Maintenant, je suis donc intéressé par les développements au cours du vingtième siècle. Parce que
la France et les Pays-Bas ont choisi des stratégies d’intégration complètement différentes. Dès le
début, la France a encouragé l’assimilation. Aux Pays-Bas, plusieurs stratégies se sont succédées : de
la pilarisation sociale des années 60 jusqu’à l’assimilationnisme plus récente.
Pendant mon séjour à Paris, je veux analyser les développements de l’image de l’islam et des
musulmans dans la presse française aux cours du vingtième siècle, et relier ces développements aux
débats politiques. Il est plus important que jamais de comprendre les origines des images, des
stéréotypes et des relations mutuelles.
Pour mieux comprendre la position des musulmans en France, je suivrai des séminaires à l’École des
hautes études en sciences sociales (l’EHESS).
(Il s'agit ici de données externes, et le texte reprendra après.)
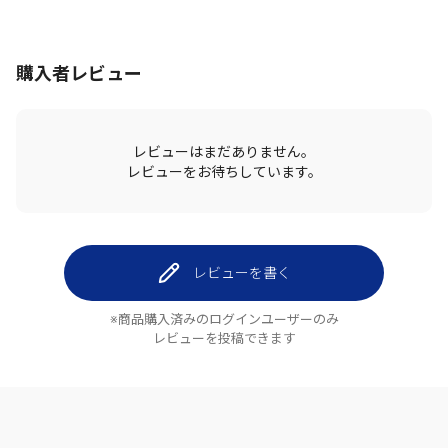
購入者レビュー
レビューはまだありません。
レビューをお待ちしています。
レビューを書く
※商品購入済みのログインユーザーのみ
レビューを投稿できます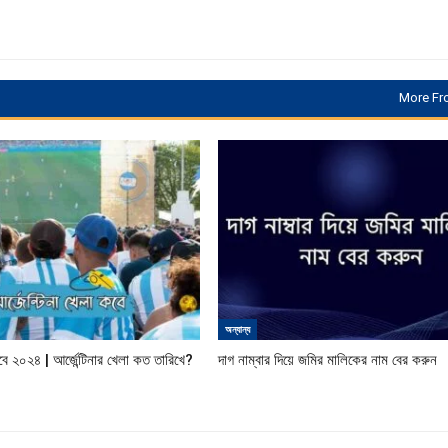
More Fr
অন্যান্য
কবে ২০২৪ | আর্জেন্টিনার খেলা কত তারিখে?
দাগ নাম্বার দিয়ে জমির মালিকের নাম বের করুন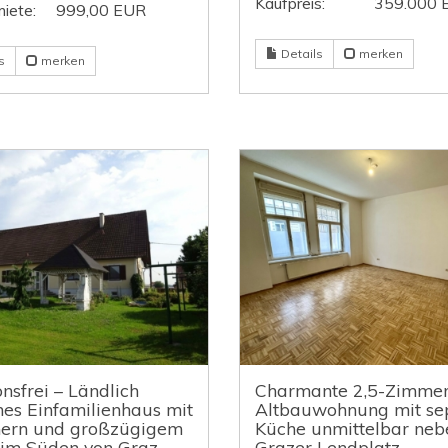
Kaufpreis:
359.000 
iete:
999,00 EUR
Details
merken
s
merken
onsfrei – Ländlich
Charmante 2,5-Zimmer
es Einfamilienhaus mit
Altbauwohnung mit se
ern und großzügigem
Küche unmittelbar ne
 im Süden von Graz
Grazer Lendplatz –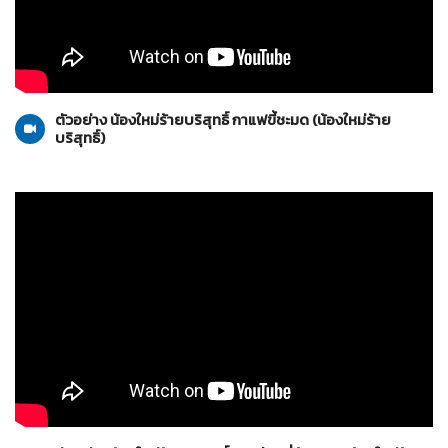
น้องใหม่ร้ายบริสุทธิ์
22-05-2553
ตัวอย่าง น้องใหม่ร้ายบริสุทธิ์ กาแฟขี้ชะมด (น้องใหม่ร้าย
บริสุทธิ์)
น้องใหม่ร้ายบริสุทธิ์
24-04-2553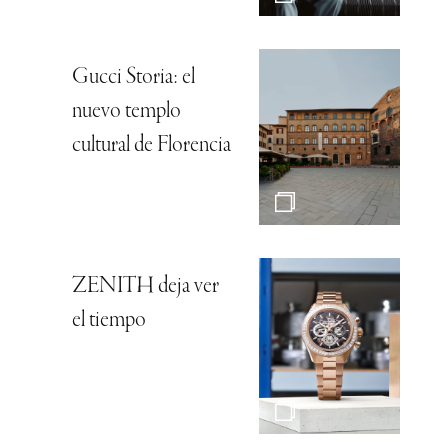
Gucci Storia: el
nuevo templo
cultural de Florencia
ZENITH deja ver
el tiempo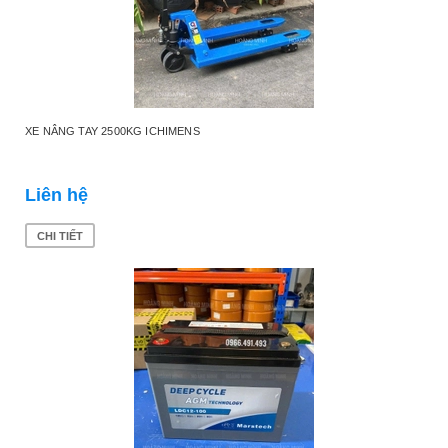
XE NÂNG TAY 2500KG ICHIMENS
Liên hệ
CHI TIẾT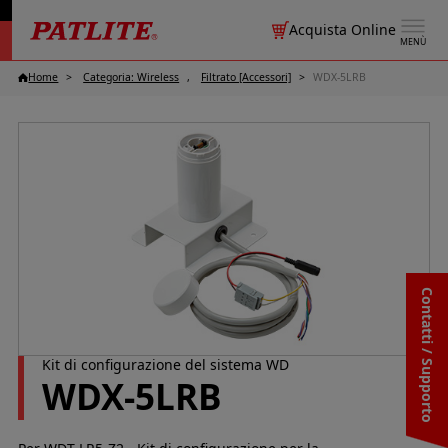
Acquista Online
MENÙ
Home
Categoria: Wireless
Filtrato [Accessori]
WDX-5LRB
Contatti / Supporto
Kit di configurazione del sistema WD
WDX-5LRB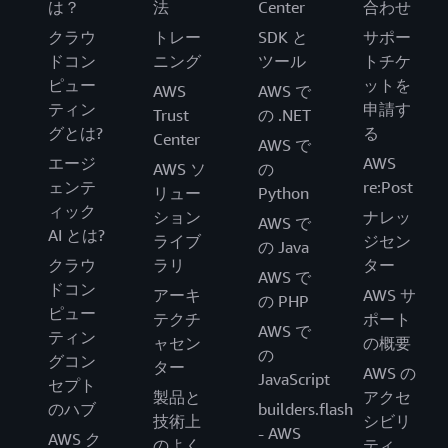
は？
法
Center
合わせ
クラウ
トレー
SDK と
サポー
ドコン
ニング
ツール
トチケ
ピュー
ットを
AWS
AWS で
ティン
申請す
Trust
の .NET
グとは?
る
Center
AWS で
エージ
AWS
AWS ソ
の
ェンテ
re:Post
リュー
Python
ィック
ション
ナレッ
AWS で
AI とは?
ライブ
ジセン
の Java
クラウ
ラリ
ター
AWS で
ドコン
アーキ
AWS サ
の PHP
ピュー
テクチ
ポート
AWS で
ティン
ャセン
の概要
の
グコン
ター
AWS の
JavaScript
セプト
製品と
アクセ
のハブ
builders.flash
技術上
シビリ
- AWS
AWS ク
のよく
ティ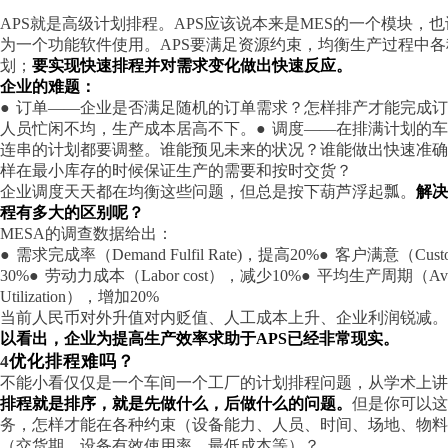
APS就是高级计划排程。APS应该说本来是MES的一个模块
为一个功能软件使用。APS要满足资源约束，均衡生产过程中
划；
要实现快速排程并对需求变化做出快速反应。
企业的难题：
●
订单
——企业是否满足随机的订单需求？怎样排产才能完成订
人员忙闲不均，生产成本居高不下。
●
调度
——在排满计划的车
连串的计划都要调整。谁能预见未来的状况？谁能做出快速准确
样在最小库存的时候保证生产的需要和按时交货？
企业调度天天都在均衡这些问题，但总是按下葫芦浮起瓢。
解决
程有多大的区别呢？
MESA的调查数据给出：
●
需求完成率（
Demand Fulfil Rate)，提高20%
●
客户满意（
Cust
30%
●
劳动力成本（
Labor cost），减少10%
●
平均生产周期（
Av
Utilization），增加20%
当前人民币对外升值对内贬值、人工成本上升、企业利润锐减。
以看出，企业为提高生产效率求助于
APS已经非常现实。
4
优化排程难吗？
不能小看仅仅是一个车间一个工厂的计划排程问题，从学术上讲
排程就是排序，就是先做什么，后做什么的问题。
但是你可以这
务，怎样才能在各种约束（设备能力、人员、时间、场地、物
（交货期、设备有效使用率、最低成本等）？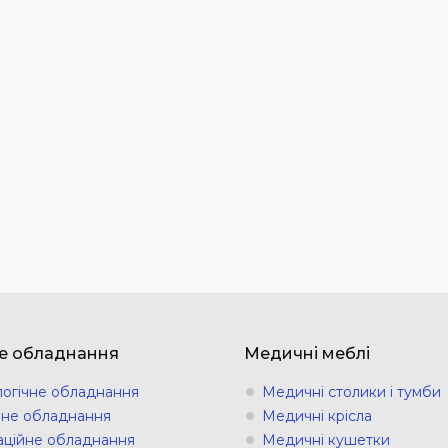
е обладнання
Медичні меблі
логічне обладнання
Медичні столики і тумби
ічне обладнання
Медичні крісла
аційне обладнання
Медичні кушетки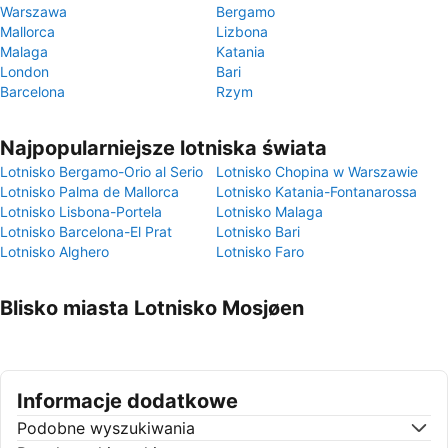
Warszawa
Bergamo
Mallorca
Lizbona
Malaga
Katania
London
Bari
Barcelona
Rzym
Najpopularniejsze lotniska świata
Lotnisko Bergamo-Orio al Serio
Lotnisko Chopina w Warszawie
Lotnisko Palma de Mallorca
Lotnisko Katania-Fontanarossa
Lotnisko Lisbona-Portela
Lotnisko Malaga
Lotnisko Barcelona-El Prat
Lotnisko Bari
Lotnisko Alghero
Lotnisko Faro
Blisko miasta Lotnisko Mosjøen
Informacje dodatkowe
Podobne wyszukiwania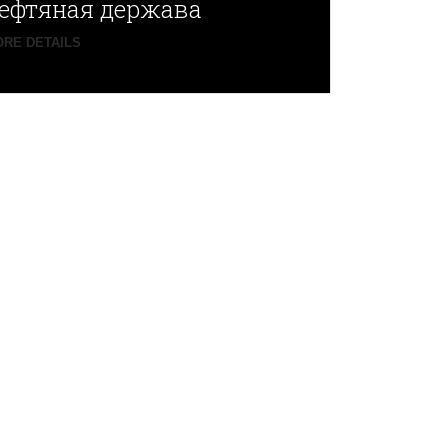
ефтяная держава
RE DETAILS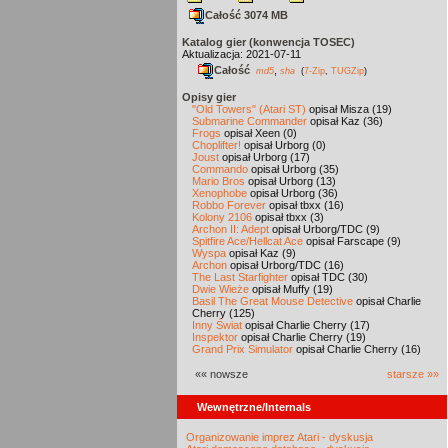
Całość 3074 MB
Katalog gier (konwencja TOSEC)
Aktualizacja: 2021-07-11
Całość
,
md5
sha
(
7-Zip
,
TUGZip
)
Opisy gier
"Old Towers" (Atari ST)
opisał Misza (19)
Submarine Commander
opisał Kaz (36)
Frogs
opisał Xeen (0)
Choplifter!
opisał Urborg (0)
Joust
opisał Urborg (17)
Commando
opisał Urborg (35)
Mario Bros
opisał Urborg (13)
Xenophobe
opisał Urborg (36)
Robbo Forever
opisał tbxx (16)
Kolony 2106
opisał tbxx (3)
Archon II: Adept
opisał Urborg/TDC (9)
Spitfire Ace/Hellcat Ace
opisał Farscape (9)
Wyspa
opisał Kaz (9)
Archon
opisał Urborg/TDC (16)
The Last Starfighter
opisał TDC (30)
Dwie Wieże
opisał Muffy (19)
Basil The Great Mouse Detective
opisał Charlie
Cherry (125)
Inny Świat
opisał Charlie Cherry (17)
Inspektor
opisał Charlie Cherry (19)
Grand Prix Simulator
opisał Charlie Cherry (16)
«« nowsze
starsze »»
Wewnętrzne/Internals
Organizowanie imprez Atari - dyskusja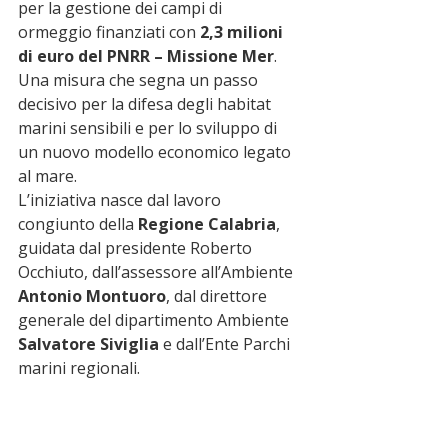
per la gestione dei campi di 
ormeggio finanziati con 
2,3 milioni 
di euro del PNRR – Missione Mer
. 
Una misura che segna un passo 
decisivo per la difesa degli habitat 
marini sensibili e per lo sviluppo di 
un nuovo modello economico legato 
al mare.
L’iniziativa nasce dal lavoro 
congiunto della 
Regione Calabria
, 
guidata dal presidente Roberto 
Occhiuto, dall’assessore all’Ambiente 
Antonio Montuoro
, dal direttore 
generale del dipartimento Ambiente 
Salvatore Siviglia
 e dall’Ente Parchi 
marini regionali.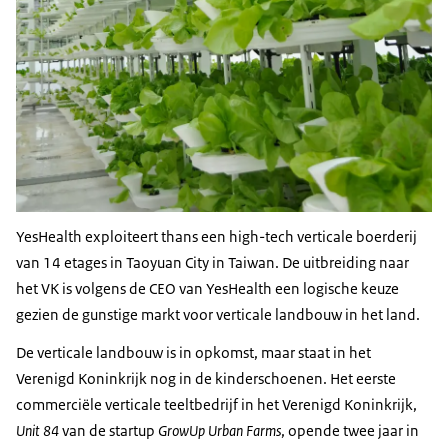
YesHealth
exploiteert thans een
high-tech
verticale boerderij
van 14 etages in Taoyuan City in Taiwan. De uitbreiding naar
het VK is volgens de CEO van
YesHealth
een logische keuze
gezien de gunstige markt voor verticale landbouw in het land.
De verticale landbouw is in opkomst, maar staat in het
Verenigd Koninkrijk nog in de kinderschoenen. Het eerste
commerciële verticale teeltbedrijf in het Verenigd Koninkrijk,
Unit 84
van de startup
GrowUp Urban Farms
, opende twee jaar in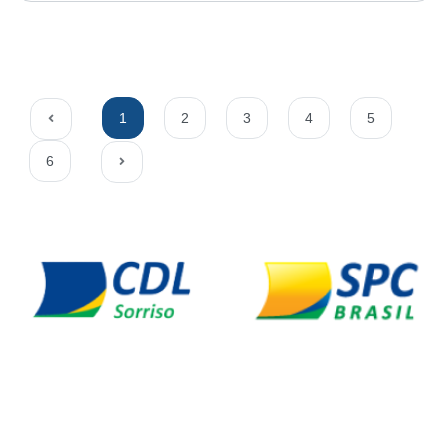
1
2
3
4
5
6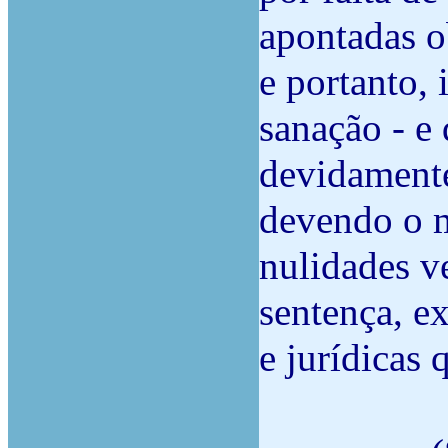
apontadas o
e portanto, 
sanação - e
devidamente
devendo o m
nulidades v
sentença, ex
e jurídicas 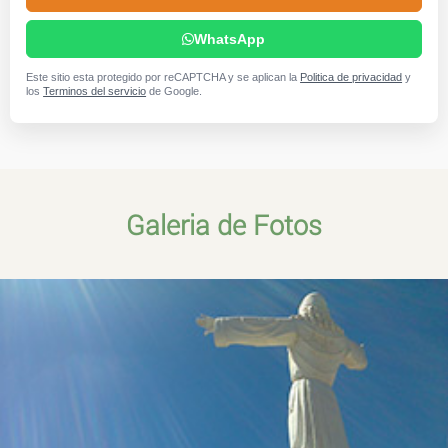
WhatsApp
Este sitio esta protegido por reCAPTCHA y se aplican la
Politica de privacidad
y
los
Terminos del servicio
de Google.
Galeria de Fotos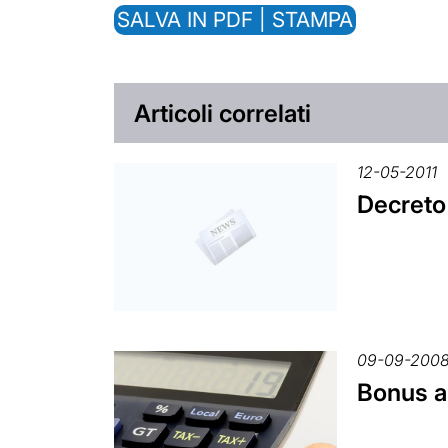
SALVA IN PDF | STAMPA
Articoli correlati
12-05-2011
Decreto
09-09-200
Bonus as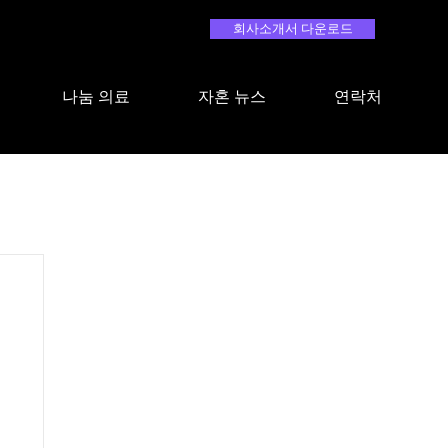
회사소개서 다운로드
나눔 의료
자혼 뉴스
연락처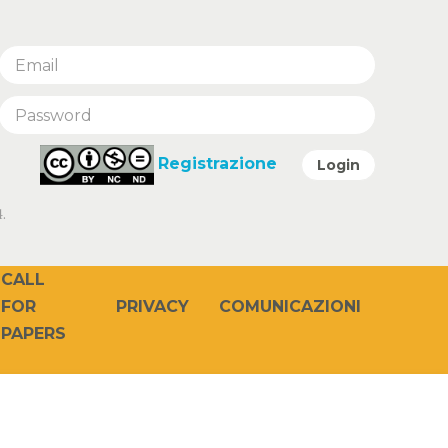
Registrazione
Login
.
CALL
PRIVACY
COMUNICAZIONI
FOR
PAPERS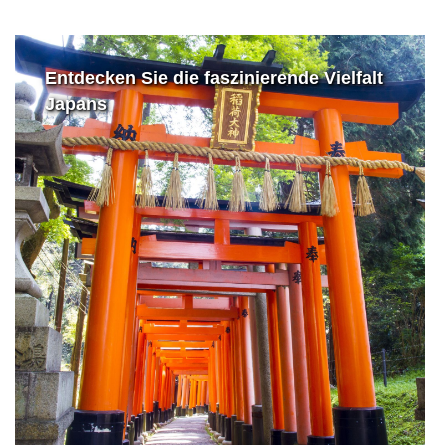
Entdecken Sie die faszinierende Vielfalt
Japans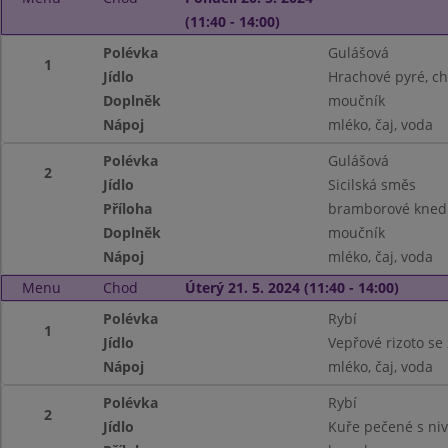
(11:40 - 14:00)
Polévka
Gulášová
1
Jídlo
Hrachové pyré, ch
Doplněk
moučník
Nápoj
mléko, čaj, voda
Polévka
Gulášová
2
Jídlo
Sicilská směs
Příloha
bramborové knedl
Doplněk
moučník
Nápoj
mléko, čaj, voda
Menu
Chod
Úterý 21. 5. 2024 (11:40 - 14:00)
Polévka
Rybí
1
Jídlo
Vepřové rizoto se 
Nápoj
mléko, čaj, voda
Polévka
Rybí
2
Jídlo
Kuře pečené s ni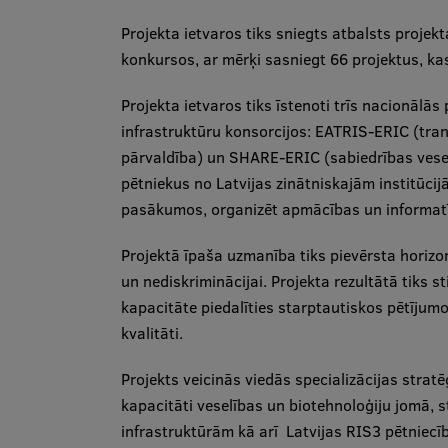
Projekta ietvaros tiks sniegts atbalsts proje
konkursos, ar mērķi sasniegt 66 projektus, kas 
Projekta ietvaros tiks īstenoti trīs nacionālās
infrastruktūru konsorcijos: EATRIS-ERIC (tran
pārvaldība) un SHARE-ERIC (sabiedrības vesel
pētniekus no Latvijas zinātniskajām institūcij
pasākumos, organizēt apmācības un informa
Projektā īpaša uzmanība tiks pievērsta horizon
un nediskriminācijai. Projekta rezultātā tiks 
kapacitāte piedalīties starptautiskos pētījumo
kvalitāti.
Projekts veicinās viedās specializācijas strat
kapacitāti veselības un biotehnoloģiju jomā, 
infrastruktūrām kā arī Latvijas RIS3 pētniecīb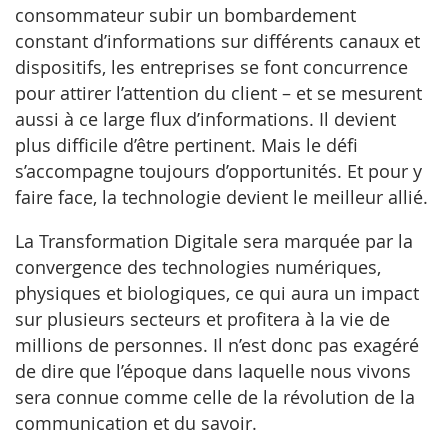
consommateur subir un bombardement
constant d’informations sur différents canaux et
dispositifs, les entreprises se font concurrence
pour attirer l’attention du client – et se mesurent
aussi à ce large flux d’informations. Il devient
plus difficile d’être pertinent. Mais le défi
s’accompagne toujours d’opportunités. Et pour y
faire face, la technologie devient le meilleur allié.
La Transformation Digitale sera marquée par la
convergence des technologies numériques,
physiques et biologiques, ce qui aura un impact
sur plusieurs secteurs et profitera à la vie de
millions de personnes. Il n’est donc pas exagéré
de dire que l’époque dans laquelle nous vivons
sera connue comme celle de la révolution de la
communication et du savoir.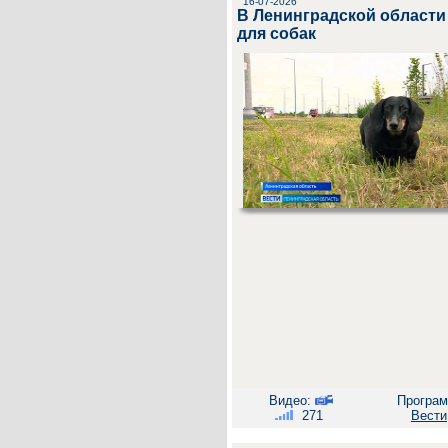
16-07-2026
В Ленинградской области
для собак
Видео:
Програм
271
Вести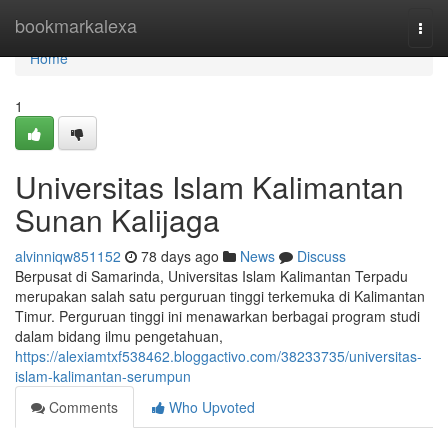
Home
bookmarkalexa
Togg
navi
Home
1
Universitas Islam Kalimantan
Sunan Kalijaga
alvinniqw851152
78 days ago
News
Discuss
Berpusat di Samarinda, Universitas Islam Kalimantan Terpadu
merupakan salah satu perguruan tinggi terkemuka di Kalimantan
Timur. Perguruan tinggi ini menawarkan berbagai program studi
dalam bidang ilmu pengetahuan,
https://alexiamtxf538462.bloggactivo.com/38233735/universitas-
islam-kalimantan-serumpun
Comments
Who Upvoted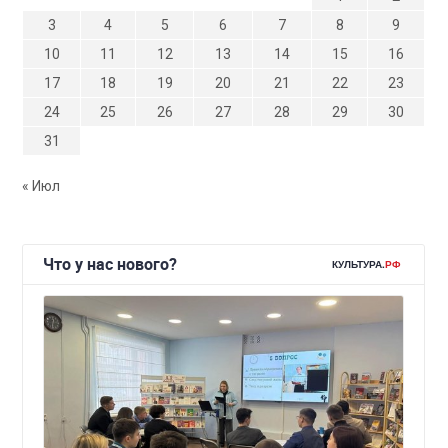
3
4
5
6
7
8
9
10
11
12
13
14
15
16
17
18
19
20
21
22
23
24
25
26
27
28
29
30
31
« Июл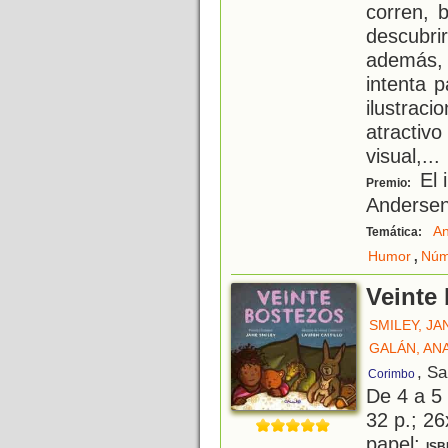
corren, 
descubr
además,
intenta p
ilustrac
atractiv
visual,
...
El 
Premio:
Anderse
An
Temática:
,
Humor
Núm
Veinte
SMILEY, JA
GALÁN, AN
, S
Corimbo
De 4 a 5
32 p.; 26
papel;
ISB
Je m’intéresse à Paris dans toutes ses facettes culturelles , ses nombreux musées, monuments et
évènements. J’ai aussi déjà acheté des billets pour 5 matchs de Paris Saint-Germain, qui a l’ambition
de devenir le plus grand club de l’Europe, grâce aux investisseurs du Moyen-Orient. Peut-être qu’on
pourrait appeler cela « l’inversion de l’Orientalisme ».
Je me réjouis énormément de cette année à Paris et c’est avec beaucoup d’enthousiasme que je
chercherai de l’inspiration à Paris. Avec cette expérience en France et ma passion pour diverses
disciplines académiques, j’aspire à poser un fondement excellent pour ma future carrière.
J’espère que dans l’avenir, si je réussis à obtenir une belle position de doctorat, je peux contribuer au
renforcement des liens historiques et académiques entre la France et les Pays-Bas en tant que
scientifique. J’espère aussi que le nouveau cabinet néerlandais se rendrai vraiment compte de
l’importance des relations franco-néerlandaises.
Mesdames et messieurs, je voudrais encore une fois remercier Son Excellence l’Ambassadeur,
Monsieur te Velde et Monsieur Moerland pour leurs beaux discours et pour la réception dans cette
belle résidence. Je voudrais aussi remercier deux personnes qui m’ont inspiré considérablement :
Madame Kok Escalle et Monsieur De Pater, vous avez été très importants dans mon carrière
d’études.
Mesdames et messieurs, je vous remercie pour votre attention.